This course shows you how to build a small DeepSeek model from scratch. You learn each idea in clear steps. You write code, test it, and understand why each part works.
What You Will Build
You create a compact DeepSeek model that runs on a laptop. You start with core LLM ideas and the limits of a standard transformer. You then use the main DeepSeek methods to build a fast and lean model.
Core Ideas You Learn
Latent Attention
You replace full attention with a smaller latent space. This helps you cut memory use and speed up training.
Mixture of Experts
You add MoE layers. These layers route each token to a small set of expert networks. This gives you more model capacity without raising the total compute by much.
Multi-Token Prediction
You train the model to predict several future tokens at once. This improves training speed and helps the model learn stronger patterns.

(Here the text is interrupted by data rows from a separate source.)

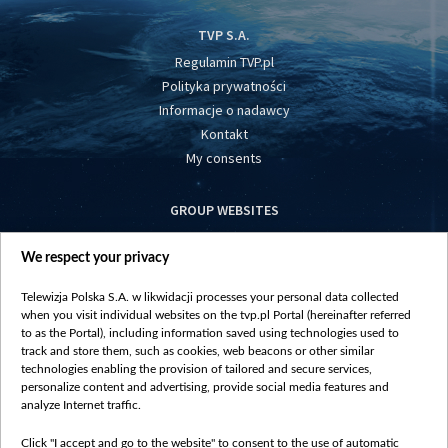
TVP S.A.
Regulamin TVP.pl
Polityka prywatności
Informacje o nadawcy
Kontakt
My consents
GROUP WEBSITES
centrumeuropy.pl
We respect your privacy
belsat.eu
slawa.tv
Telewizja Polska S.A. w likwidacji processes your personal data collected
vot-tak.tv
when you visit individual websites on the tvp.pl Portal (hereinafter referred
to as the Portal), including information saved using technologies used to
track and store them, such as cookies, web beacons or other similar
technologies enabling the provision of tailored and secure services,
personalize content and advertising, provide social media features and
analyze Internet traffic.
Click "I accept and go to the website" to consent to the use of automatic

Quantization and Efficient Training
You set up an FP8 pipeline. You also learn how to use smart parallel methods to train on limited hardware.
Post-Training Steps
Supervised Fine-Tuning
You guide the model with labeled examples. This helps shape its style and fix common errors.
Reinforcement Learning for Reasoning
You try simple RL steps to improve the model’s decisions. You see how reward design changes the model’s behavior.
How You Learn
The course uses short code blocks, drawings, and a clear problem-then-solution flow. You see each idea, try it, and check how it changes the model.
What You Get in the End
You finish with a working mini DeepSeek model. You know how to scale it, shrink it, and adapt it for research or small production tasks.